William’s shouts must have penetrated Odo’s brain, for he raised his head, needing to rest it on the hilt of his weapon, saw what William was about, and with one last surge of strength ordered, in a bellow, those close to him to go in support. Thus the Normans were in two groups and that was not good. Someone on the castle walls, possibly the Lord of Montesárchio himself, was yelling instruction to stand and fight. Few obeyed, but the lack of cohesion was enough to check William, then those in his wake, and the mercenaries were engaged in such disorder the threat of being taken individually in flank now rested with them.

William had his sword over his head, swinging it left and right with such force and speed that no one could live within its arc.
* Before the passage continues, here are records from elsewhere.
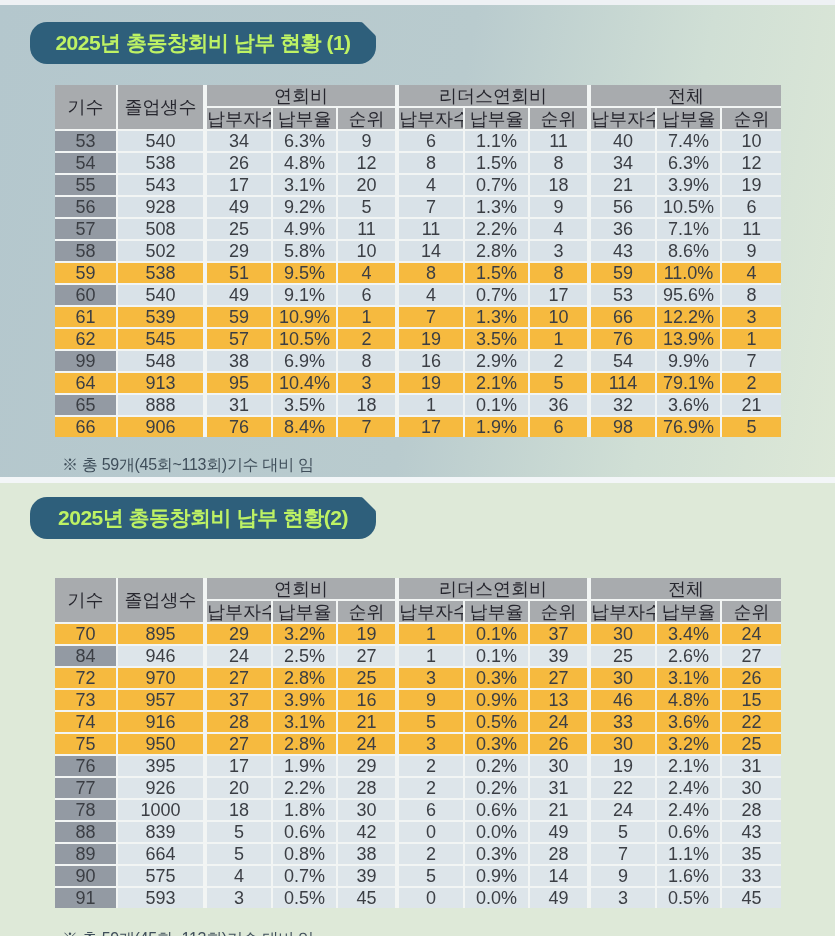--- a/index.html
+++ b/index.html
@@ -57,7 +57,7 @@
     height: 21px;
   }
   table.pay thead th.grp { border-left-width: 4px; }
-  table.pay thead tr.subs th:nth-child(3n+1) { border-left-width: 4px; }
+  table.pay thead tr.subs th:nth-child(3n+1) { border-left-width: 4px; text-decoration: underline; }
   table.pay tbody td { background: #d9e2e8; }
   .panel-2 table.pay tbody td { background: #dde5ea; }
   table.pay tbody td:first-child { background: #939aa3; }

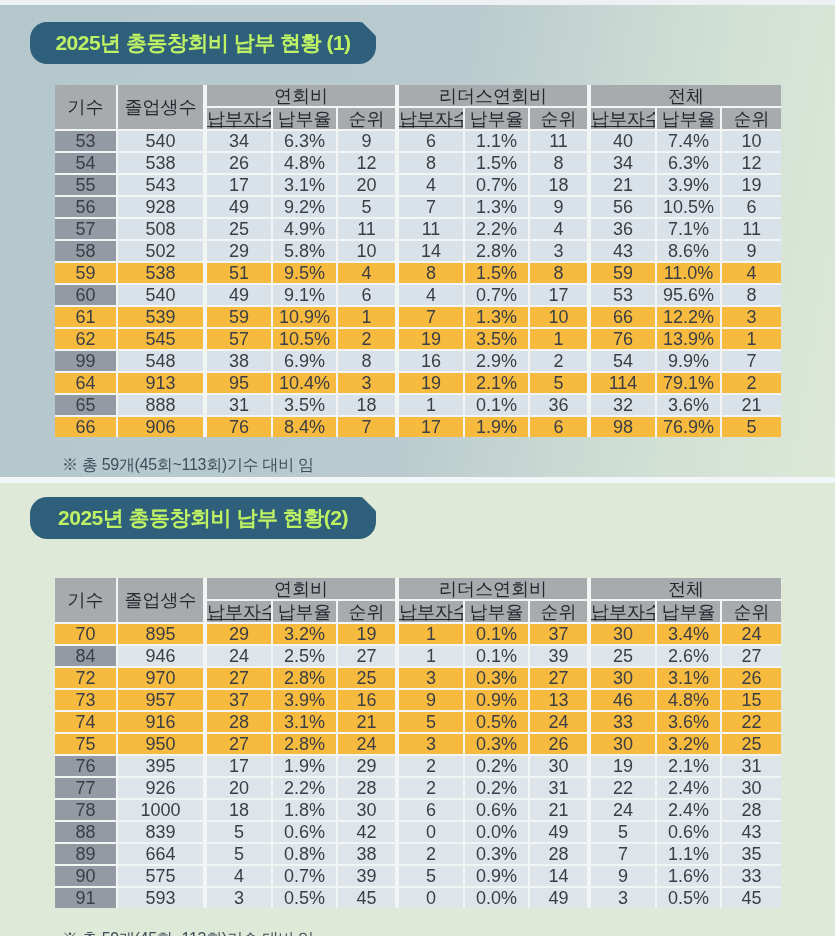--- a/index.html
+++ b/index.html
@@ -255,7 +255,7 @@
           <td>1</td>
         </tr>
         <tr>
-          <td>99</td>
+          <td>52</td>
           <td>548</td>
           <td>38</td>
           <td>6.9%</td>

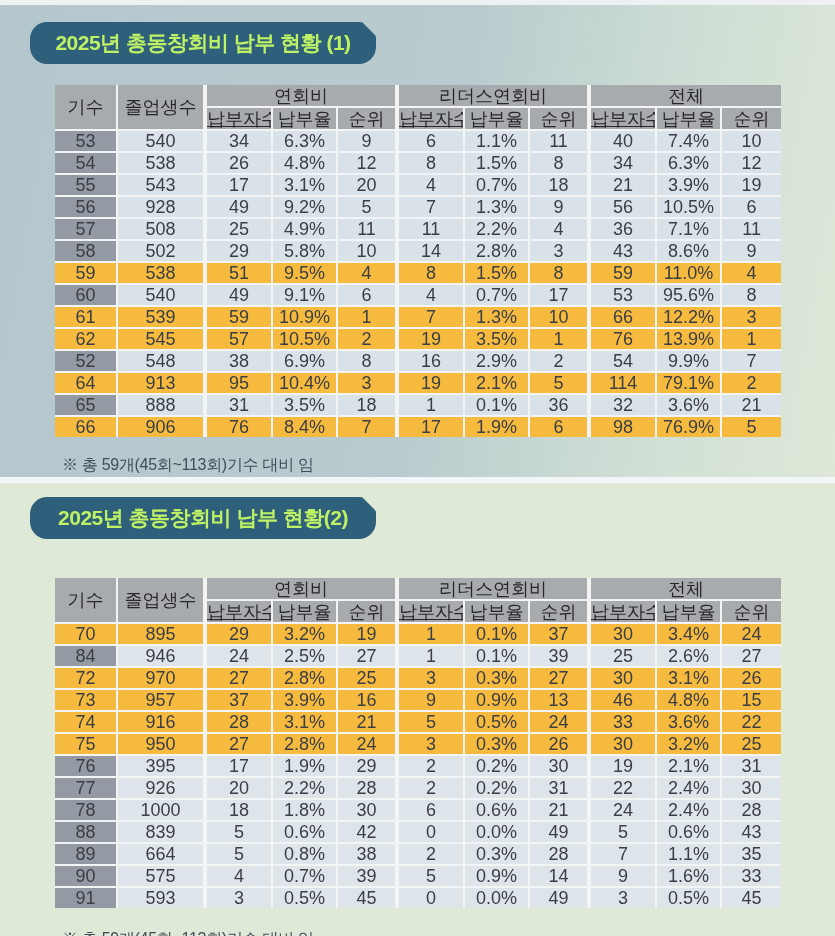--- a/index.html
+++ b/index.html
@@ -277,7 +277,7 @@
           <td>2.1%</td>
           <td>5</td>
           <td>114</td>
-          <td>79.1%</td>
+          <td>35.6%</td>
           <td>2</td>
         </tr>
         <tr>

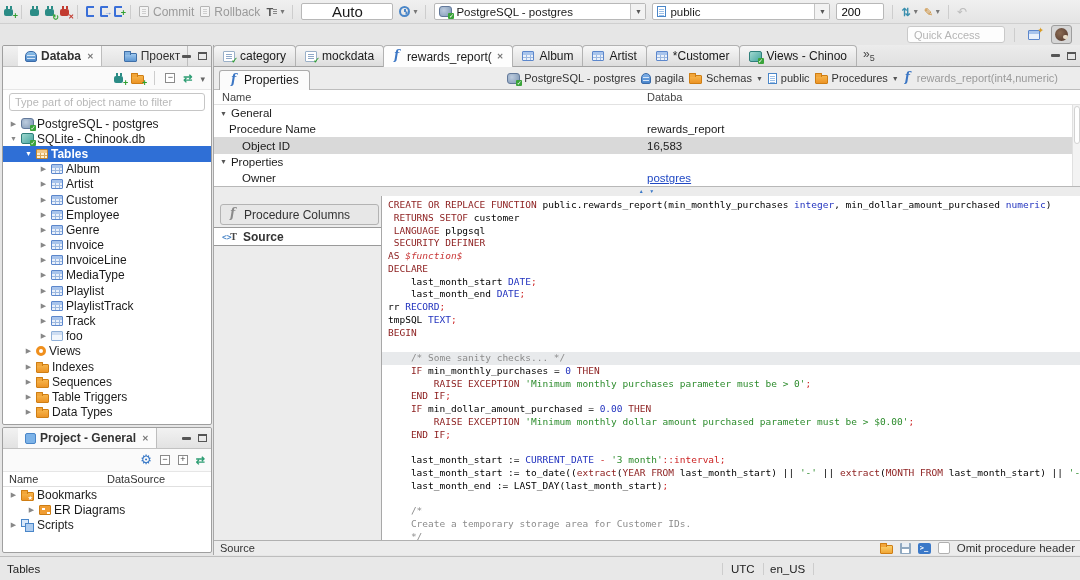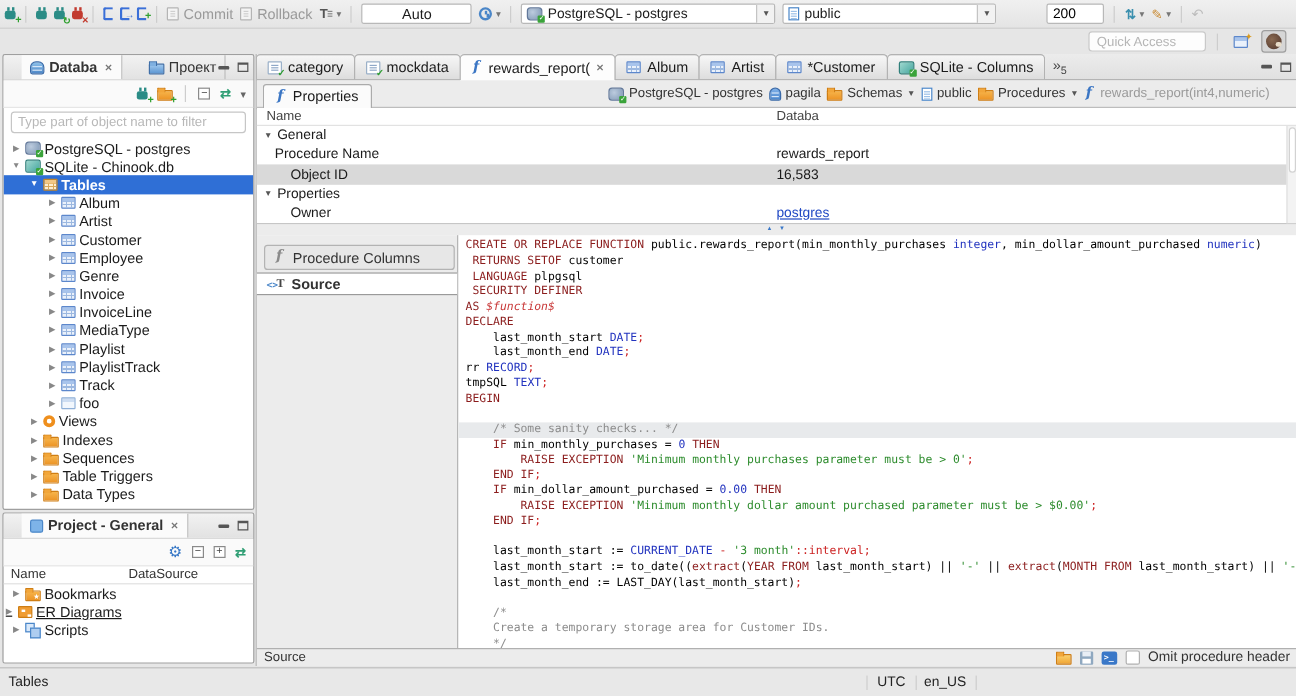--- a/index.html
+++ b/index.html
@@ -89,7 +89,7 @@
   .combo{height:17px;background:#fff;border:1px solid #b8b8b8;border-radius:2px;display:inline-flex;align-items:center;gap:4px;padding:0 0 0 4px;font-size:11.5px;}
   .combo .cbl{flex:1;white-space:nowrap;overflow:hidden;}
   .combo .dbtn{width:15px;height:100%;border-left:1px solid #c4c4c4;background:#f2f2f2;color:#555;font-size:7px;display:inline-flex;align-items:center;justify-content:center;}
-  .combo.auto{width:92px;justify-content:center;padding:0;font-size:12px;}
+  .combo.auto{width:92px;justify-content:center;padding:0;font-size:15px;}
   .combo.wide{width:212px;}
   .combo.med{width:178px;}
   .fetch{width:48px;height:17px;border:1px solid #b8b8b8;border-radius:2px;font:11.5px "Liberation Sans",sans-serif;padding:0 4px;background:#fff;margin-left:36px;}

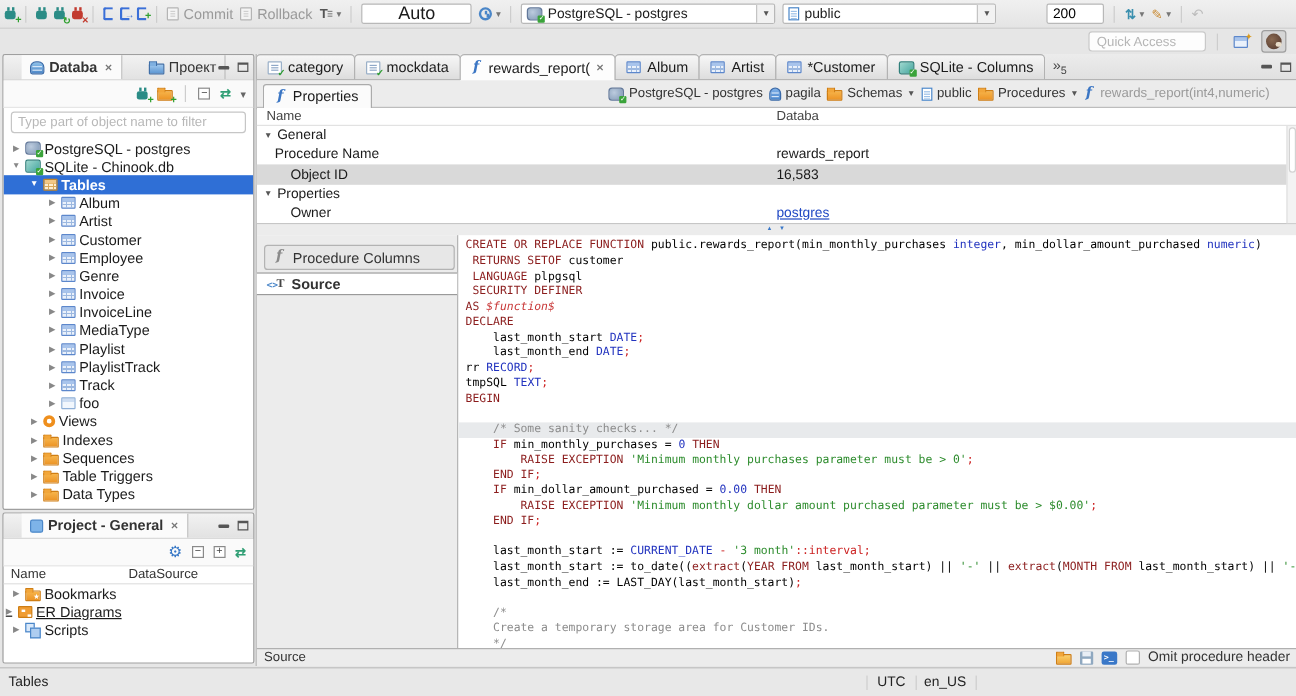--- a/index.html
+++ b/index.html
@@ -92,7 +92,7 @@
   .combo.auto{width:92px;justify-content:center;padding:0;font-size:15px;}
   .combo.wide{width:212px;}
   .combo.med{width:178px;}
-  .fetch{width:48px;height:17px;border:1px solid #b8b8b8;border-radius:2px;font:11.5px "Liberation Sans",sans-serif;padding:0 4px;background:#fff;margin-left:36px;}
+  .fetch{width:48px;height:17px;border:1px solid #b8b8b8;border-radius:2px;font:11.5px "Liberation Sans",sans-serif;padding:0 4px;background:#fff;}
   #qa-row{position:absolute;top:25px;right:8px;display:flex;align-items:center;gap:7px;}
   #quick-access{width:98px;height:17px;border:1px solid #c9c9c9;border-radius:3px;background:#fdfdfd;font:11px "Liberation Sans",sans-serif;padding:0 6px;color:#444;}
   #quick-access::placeholder{color:#b5b5b5;}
The space he needed to create only need last seconds, enough for his confrères to form some kind of line, as well as a few more to allow to join the men Odo had ordered to support him. By the time they arrived William’s shield was a shredded mess, indeed one of his newly arrived companions saved his upper leg, if not his life, by jamming his own shield in front of William’s lower body as a defender struck at it with a lance. Off balance by his thrust, a blow to the exposed rear of his neck felled the holder.

The gate was no more than ten paces distant, yet it seemed like ten leagues, so desperately did the defenders, who should not have turned to fight in the first place – whoever had issued that command had erred – sought to create for themselves, a second time, a gap in which they could escape. Those who had made the gate were not prepared to wait and over the heads of the men he was fighting William could see that those inside were trying to close it.